Dylan’s live shows were not the only notable moments of 1966 for the artist. That year Dylan and his wife, Sara, saw the birth of their first child, Jesse, and Dylan recorded in New York and Nashville what many Dylan fans and critics say is his best studio album — the double LP Blonde on Blonde. The album was released a day before the Manchester concert and included many of Dylan’s greatest songs, including “Just Like a Woman,” “Visions of Johanna,” “Rainy Day Women #12 and 35,” “Stuck Inside of Mobile with the Memphis Blues Again,” “Leopard-Skin Pill-Box Hat” and the epic 11-minute-plus “Sad Eyed Lady of the Lowlands.”
Dylan’s 1966 tour ended on May 27 at London’s Royal Albert Hall — a performance that spans two discs of the 36-CD box set. It would be the last Dylan concert until eight years later, when Dylan launched a comeback tour with the Band. After the Royal Albert Hall show, Dylan went home to Woodstock, New York, where, on July 29, 1966, he was injured in a motorcycle accident. He then disappeared from the public eye and spent time with his family for many years.
“Truth was that I wanted to get out of the rat race,” Dylan wrote in his autobiography Chronicles: Vol. 1. “Children changed my life and segregated me from just about everybody and everything that was going on. Outside of my family, nothing held any real interest for me, and I was seeing everything through different glasses.”
Bob Dylan: The 1966 Live Recordings documents the final chapters in Dylan’s rat race before his long break from music. Legacy Recordings President Adam Block explains the genesis of the 36-CD package.
“While doing the archival research for The Cutting Edge 1965-1966: The Bootleg Series Vol. 12, last year’s box set of Dylan mid-’60s studio sessions, we were continually struck by how great his 1966 live recordings really are,” Block says. “The intensity of Bob’s live performances and his fantastic delivery of these songs in concert add another insightful component in understanding and appreciating the musical revolution Bob Dylan ignited some 50 years ago.”
Dylan is truly America’s most important musical artist of the 20th Century, and, for his biggest fans, the box set is a must-buy.
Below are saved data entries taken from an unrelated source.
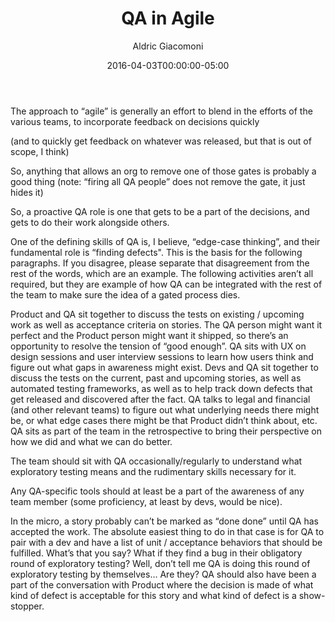 #+TITLE:       QA in Agile
#+AUTHOR:      Aldric Giacomoni
#+EMAIL:       trevoke@gmail.com
#+DATE: 2016-04-03T00:00:00-05:00
#+DRAFT: true

The approach to “agile” is generally an effort to blend in the efforts of the various teams, to incorporate feedback on decisions quickly

(and to quickly get feedback on whatever was released, but that is out of scope, I think)

So, anything that allows an org to remove one of those gates is probably a good thing (note: “firing all QA people” does not remove the gate, it just hides it)

So, a proactive QA role is one that gets to be a part of the decisions, and gets to do their work alongside others.

One of the defining skills of QA is, I believe, “edge-case thinking”, and their fundamental role is “finding defects". This is the basis for the following paragraphs. If you disagree, please separate that disagreement from the rest of the words, which are an example. The following activities aren’t all required, but they are example of how QA can be integrated with the rest of the team to make sure the idea of a gated process dies.

Product and QA sit together to discuss the tests on existing / upcoming work as well as acceptance criteria on stories. The QA person might want it perfect and the Product person might want it shipped, so there’s an opportunity to resolve the tension of “good enough”.
QA sits with UX on design sessions and user interview sessions to learn how users think and figure out what gaps in awareness might exist.
Devs and QA sit together to discuss the tests on the current, past and upcoming stories, as well as automated testing frameworks, as well as to help track down defects that get released and discovered after the fact.
QA talks to legal and financial (and other relevant teams) to figure out what underlying needs there might be, or what edge cases there might be that Product didn’t think about, etc.
QA sits as part of the team in the retrospective to bring their perspective on how we did and what we can do better.

The team should sit with QA occasionally/regularly to understand what exploratory testing means and the rudimentary skills necessary for it.

Any QA-specific tools should at least be a part of the awareness of any team member (some proficiency, at least by devs, would be nice).

In the micro, a story probably can’t be marked as “done done” until QA has accepted the work. The absolute easiest thing to do in that case is for QA to pair with a dev and have a list of unit / acceptance behaviors that should be fulfilled.
What’s that you say? What if they find a bug in their obligatory round of exploratory testing? Well, don’t tell me QA is doing this round of exploratory testing by themselves… Are they? QA should also have been a part of the conversation with Product where the decision is made of what kind of defect is acceptable for this story and what kind of defect is a show-stopper.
Having seen Dylan perform more than 50 times and meeting him once, I consider myself one of those fans, so the box has special meaning.
I will not declare the box the best live album ever, though, because, in July, I made that declaration for Van Morrison’s three-CD/DVD box set, It’s Too late to Stop Now … Volumes II, III, IV & DVD, released by Sony Music’s Legacy Recordings. And, for casual Dylan fans, the new box repeats the same 15 or so songs, or less, with no encores, from city to city.
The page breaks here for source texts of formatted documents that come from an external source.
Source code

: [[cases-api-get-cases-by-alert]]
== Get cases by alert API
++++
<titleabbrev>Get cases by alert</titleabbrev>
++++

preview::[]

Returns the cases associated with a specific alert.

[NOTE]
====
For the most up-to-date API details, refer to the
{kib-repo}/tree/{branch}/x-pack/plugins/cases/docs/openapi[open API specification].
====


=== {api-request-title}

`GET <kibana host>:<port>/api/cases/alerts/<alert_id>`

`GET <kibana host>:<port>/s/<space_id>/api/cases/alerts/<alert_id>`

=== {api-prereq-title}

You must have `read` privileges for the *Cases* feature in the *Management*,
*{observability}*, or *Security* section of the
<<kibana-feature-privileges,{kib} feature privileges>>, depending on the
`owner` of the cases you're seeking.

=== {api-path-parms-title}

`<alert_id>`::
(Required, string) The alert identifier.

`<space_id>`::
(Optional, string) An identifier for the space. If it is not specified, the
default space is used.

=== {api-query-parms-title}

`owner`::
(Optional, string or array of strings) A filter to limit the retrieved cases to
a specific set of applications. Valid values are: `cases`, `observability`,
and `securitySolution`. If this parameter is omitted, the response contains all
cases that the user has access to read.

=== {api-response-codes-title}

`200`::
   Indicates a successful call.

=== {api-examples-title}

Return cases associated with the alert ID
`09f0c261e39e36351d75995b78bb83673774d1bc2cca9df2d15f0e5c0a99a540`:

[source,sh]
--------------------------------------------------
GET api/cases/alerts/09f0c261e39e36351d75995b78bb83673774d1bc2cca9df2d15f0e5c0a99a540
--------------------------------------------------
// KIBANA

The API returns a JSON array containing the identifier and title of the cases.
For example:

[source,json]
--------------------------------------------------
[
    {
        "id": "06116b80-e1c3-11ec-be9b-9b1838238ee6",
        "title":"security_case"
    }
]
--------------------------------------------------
Another bonus for Dylan devotees are the sleeves that house the CDs. Each sleeve is a color still of Dylan taken from the film shot on that tour by D.A. Pennebaker, the director of Dylan documentaries Dont Look Back and Eat the Document.
Separately, Columbia/Legacy is releasing one of the concert’s from the box set — the May 26, 1966, recording of Dylan’s performance at London’s Royal Albert Hall — under the title The Real Royal Albert Hall 1966 Concert. That title will correct the 1998 Dylan release, The Bootleg Series Vol. 4, which said it was the Royal Albert Hall Concert, when it actually was the May 17, 1966, Manchester show.